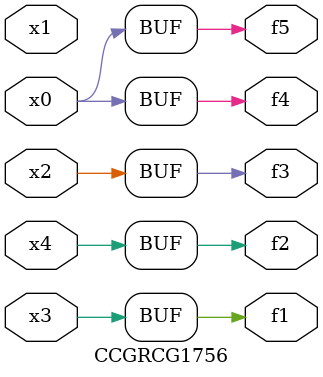
<source format=v>
module CCGRCG1756(
	input x0, x1, x2, x3, x4,
	output f1, f2, f3, f4, f5
);
	assign f1 = x3;
	assign f2 = x4;
	assign f3 = x2;
	assign f4 = x0;
	assign f5 = x0;
endmodule

</source>
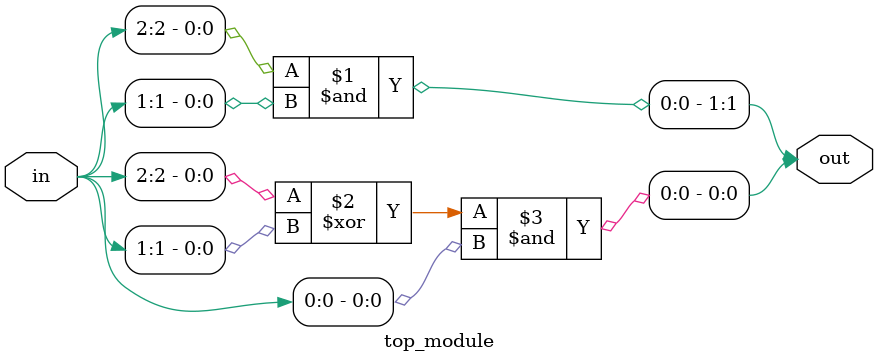
<source format=sv>
module top_module (
    input [2:0] in,
    output [1:0] out
);

    assign out[1] = in[2] & in[1];
    assign out[0] = (in[2] ^ in[1]) & in[0];

endmodule

</source>
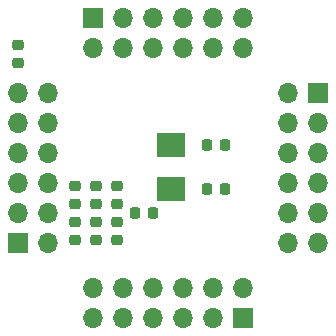
<source format=gbr>
%TF.GenerationSoftware,KiCad,Pcbnew,7.0.8*%
%TF.CreationDate,2024-01-12T13:09:39+01:00*%
%TF.ProjectId,adapter_STM32,61646170-7465-4725-9f53-544d33322e6b,rev?*%
%TF.SameCoordinates,Original*%
%TF.FileFunction,Soldermask,Bot*%
%TF.FilePolarity,Negative*%
%FSLAX46Y46*%
G04 Gerber Fmt 4.6, Leading zero omitted, Abs format (unit mm)*
G04 Created by KiCad (PCBNEW 7.0.8) date 2024-01-12 13:09:39*
%MOMM*%
%LPD*%
G01*
G04 APERTURE LIST*
G04 Aperture macros list*
%AMRoundRect*
0 Rectangle with rounded corners*
0 $1 Rounding radius*
0 $2 $3 $4 $5 $6 $7 $8 $9 X,Y pos of 4 corners*
0 Add a 4 corners polygon primitive as box body*
4,1,4,$2,$3,$4,$5,$6,$7,$8,$9,$2,$3,0*
0 Add four circle primitives for the rounded corners*
1,1,$1+$1,$2,$3*
1,1,$1+$1,$4,$5*
1,1,$1+$1,$6,$7*
1,1,$1+$1,$8,$9*
0 Add four rect primitives between the rounded corners*
20,1,$1+$1,$2,$3,$4,$5,0*
20,1,$1+$1,$4,$5,$6,$7,0*
20,1,$1+$1,$6,$7,$8,$9,0*
20,1,$1+$1,$8,$9,$2,$3,0*%
G04 Aperture macros list end*
%ADD10R,1.700000X1.700000*%
%ADD11O,1.700000X1.700000*%
%ADD12RoundRect,0.225000X0.250000X-0.225000X0.250000X0.225000X-0.250000X0.225000X-0.250000X-0.225000X0*%
%ADD13RoundRect,0.225000X-0.250000X0.225000X-0.250000X-0.225000X0.250000X-0.225000X0.250000X0.225000X0*%
%ADD14RoundRect,0.225000X0.225000X0.250000X-0.225000X0.250000X-0.225000X-0.250000X0.225000X-0.250000X0*%
%ADD15RoundRect,0.225000X-0.225000X-0.250000X0.225000X-0.250000X0.225000X0.250000X-0.225000X0.250000X0*%
%ADD16R,2.400000X2.000000*%
G04 APERTURE END LIST*
D10*
%TO.C,J4*%
X109220000Y-52070000D03*
D11*
X106680000Y-52070000D03*
X109220000Y-54610000D03*
X106680000Y-54610000D03*
X109220000Y-57150000D03*
X106680000Y-57150000D03*
X109220000Y-59690000D03*
X106680000Y-59690000D03*
X109220000Y-62230000D03*
X106680000Y-62230000D03*
X109220000Y-64770000D03*
X106680000Y-64770000D03*
%TD*%
D10*
%TO.C,J3*%
X90170000Y-45720000D03*
D11*
X90170000Y-48260000D03*
X92710000Y-45720000D03*
X92710000Y-48260000D03*
X95250000Y-45720000D03*
X95250000Y-48260000D03*
X97790000Y-45720000D03*
X97790000Y-48260000D03*
X100330000Y-45720000D03*
X100330000Y-48260000D03*
X102870000Y-45720000D03*
X102870000Y-48260000D03*
%TD*%
%TO.C,J2*%
X90170000Y-68580000D03*
X90170000Y-71120000D03*
X92710000Y-68580000D03*
X92710000Y-71120000D03*
X95250000Y-68580000D03*
X95250000Y-71120000D03*
X97790000Y-68580000D03*
X97790000Y-71120000D03*
X100330000Y-68580000D03*
X100330000Y-71120000D03*
X102870000Y-68580000D03*
D10*
X102870000Y-71120000D03*
%TD*%
%TO.C,J1*%
X83820000Y-64770000D03*
D11*
X86360000Y-64770000D03*
X83820000Y-62230000D03*
X86360000Y-62230000D03*
X83820000Y-59690000D03*
X86360000Y-59690000D03*
X83820000Y-57150000D03*
X86360000Y-57150000D03*
X83820000Y-54610000D03*
X86360000Y-54610000D03*
X83820000Y-52070000D03*
X86360000Y-52070000D03*
%TD*%
D12*
%TO.C,C14*%
X90424000Y-64542000D03*
X90424000Y-62992000D03*
%TD*%
%TO.C,C13*%
X92202000Y-64542000D03*
X92202000Y-62992000D03*
%TD*%
D13*
%TO.C,C3*%
X92202000Y-59944000D03*
X92202000Y-61494000D03*
%TD*%
%TO.C,C12*%
X88646000Y-59957000D03*
X88646000Y-61507000D03*
%TD*%
%TO.C,C7*%
X90424000Y-59957000D03*
X90424000Y-61507000D03*
%TD*%
D12*
%TO.C,C15*%
X88646000Y-64542000D03*
X88646000Y-62992000D03*
%TD*%
D14*
%TO.C,C16*%
X95250000Y-62230000D03*
X93700000Y-62230000D03*
%TD*%
D15*
%TO.C,C10*%
X99822000Y-56489600D03*
X101372000Y-56489600D03*
%TD*%
D12*
%TO.C,C1*%
X83820000Y-49543000D03*
X83820000Y-47993000D03*
%TD*%
D15*
%TO.C,C11*%
X99822000Y-60198000D03*
X101372000Y-60198000D03*
%TD*%
D16*
%TO.C,Y1*%
X96774000Y-56498000D03*
X96774000Y-60198000D03*
%TD*%
M02*

</source>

--------------------------------------------------

Could you restate all of the data above word for word and skip every picture?

<source format=v>
module CCGRCG1756(
	input x0, x1, x2, x3, x4,
	output f1, f2, f3, f4, f5
);
	assign f1 = x3;
	assign f2 = x4;
	assign f3 = x2;
	assign f4 = x0;
	assign f5 = x0;
endmodule

</source>
<source format=sv>
module top_module (
    input [2:0] in,
    output [1:0] out
);

    assign out[1] = in[2] & in[1];
    assign out[0] = (in[2] ^ in[1]) & in[0];

endmodule

</source>
<source format=gbr>
%TF.GenerationSoftware,KiCad,Pcbnew,7.0.8*%
%TF.CreationDate,2024-01-12T13:09:39+01:00*%
%TF.ProjectId,adapter_STM32,61646170-7465-4725-9f53-544d33322e6b,rev?*%
%TF.SameCoordinates,Original*%
%TF.FileFunction,Soldermask,Bot*%
%TF.FilePolarity,Negative*%
%FSLAX46Y46*%
G04 Gerber Fmt 4.6, Leading zero omitted, Abs format (unit mm)*
G04 Created by KiCad (PCBNEW 7.0.8) date 2024-01-12 13:09:39*
%MOMM*%
%LPD*%
G01*
G04 APERTURE LIST*
G04 Aperture macros list*
%AMRoundRect*
0 Rectangle with rounded corners*
0 $1 Rounding radius*
0 $2 $3 $4 $5 $6 $7 $8 $9 X,Y pos of 4 corners*
0 Add a 4 corners polygon primitive as box body*
4,1,4,$2,$3,$4,$5,$6,$7,$8,$9,$2,$3,0*
0 Add four circle primitives for the rounded corners*
1,1,$1+$1,$2,$3*
1,1,$1+$1,$4,$5*
1,1,$1+$1,$6,$7*
1,1,$1+$1,$8,$9*
0 Add four rect primitives between the rounded corners*
20,1,$1+$1,$2,$3,$4,$5,0*
20,1,$1+$1,$4,$5,$6,$7,0*
20,1,$1+$1,$6,$7,$8,$9,0*
20,1,$1+$1,$8,$9,$2,$3,0*%
G04 Aperture macros list end*
%ADD10R,1.700000X1.700000*%
%ADD11O,1.700000X1.700000*%
%ADD12RoundRect,0.225000X0.250000X-0.225000X0.250000X0.225000X-0.250000X0.225000X-0.250000X-0.225000X0*%
%ADD13RoundRect,0.225000X-0.250000X0.225000X-0.250000X-0.225000X0.250000X-0.225000X0.250000X0.225000X0*%
%ADD14RoundRect,0.225000X0.225000X0.250000X-0.225000X0.250000X-0.225000X-0.250000X0.225000X-0.250000X0*%
%ADD15RoundRect,0.225000X-0.225000X-0.250000X0.225000X-0.250000X0.225000X0.250000X-0.225000X0.250000X0*%
%ADD16R,2.400000X2.000000*%
G04 APERTURE END LIST*
D10*
%TO.C,J4*%
X109220000Y-52070000D03*
D11*
X106680000Y-52070000D03*
X109220000Y-54610000D03*
X106680000Y-54610000D03*
X109220000Y-57150000D03*
X106680000Y-57150000D03*
X109220000Y-59690000D03*
X106680000Y-59690000D03*
X109220000Y-62230000D03*
X106680000Y-62230000D03*
X109220000Y-64770000D03*
X106680000Y-64770000D03*
%TD*%
D10*
%TO.C,J3*%
X90170000Y-45720000D03*
D11*
X90170000Y-48260000D03*
X92710000Y-45720000D03*
X92710000Y-48260000D03*
X95250000Y-45720000D03*
X95250000Y-48260000D03*
X97790000Y-45720000D03*
X97790000Y-48260000D03*
X100330000Y-45720000D03*
X100330000Y-48260000D03*
X102870000Y-45720000D03*
X102870000Y-48260000D03*
%TD*%
%TO.C,J2*%
X90170000Y-68580000D03*
X90170000Y-71120000D03*
X92710000Y-68580000D03*
X92710000Y-71120000D03*
X95250000Y-68580000D03*
X95250000Y-71120000D03*
X97790000Y-68580000D03*
X97790000Y-71120000D03*
X100330000Y-68580000D03*
X100330000Y-71120000D03*
X102870000Y-68580000D03*
D10*
X102870000Y-71120000D03*
%TD*%
%TO.C,J1*%
X83820000Y-64770000D03*
D11*
X86360000Y-64770000D03*
X83820000Y-62230000D03*
X86360000Y-62230000D03*
X83820000Y-59690000D03*
X86360000Y-59690000D03*
X83820000Y-57150000D03*
X86360000Y-57150000D03*
X83820000Y-54610000D03*
X86360000Y-54610000D03*
X83820000Y-52070000D03*
X86360000Y-52070000D03*
%TD*%
D12*
%TO.C,C14*%
X90424000Y-64542000D03*
X90424000Y-62992000D03*
%TD*%
%TO.C,C13*%
X92202000Y-64542000D03*
X92202000Y-62992000D03*
%TD*%
D13*
%TO.C,C3*%
X92202000Y-59944000D03*
X92202000Y-61494000D03*
%TD*%
%TO.C,C12*%
X88646000Y-59957000D03*
X88646000Y-61507000D03*
%TD*%
%TO.C,C7*%
X90424000Y-59957000D03*
X90424000Y-61507000D03*
%TD*%
D12*
%TO.C,C15*%
X88646000Y-64542000D03*
X88646000Y-62992000D03*
%TD*%
D14*
%TO.C,C16*%
X95250000Y-62230000D03*
X93700000Y-62230000D03*
%TD*%
D15*
%TO.C,C10*%
X99822000Y-56489600D03*
X101372000Y-56489600D03*
%TD*%
D12*
%TO.C,C1*%
X83820000Y-49543000D03*
X83820000Y-47993000D03*
%TD*%
D15*
%TO.C,C11*%
X99822000Y-60198000D03*
X101372000Y-60198000D03*
%TD*%
D16*
%TO.C,Y1*%
X96774000Y-56498000D03*
X96774000Y-60198000D03*
%TD*%
M02*

</source>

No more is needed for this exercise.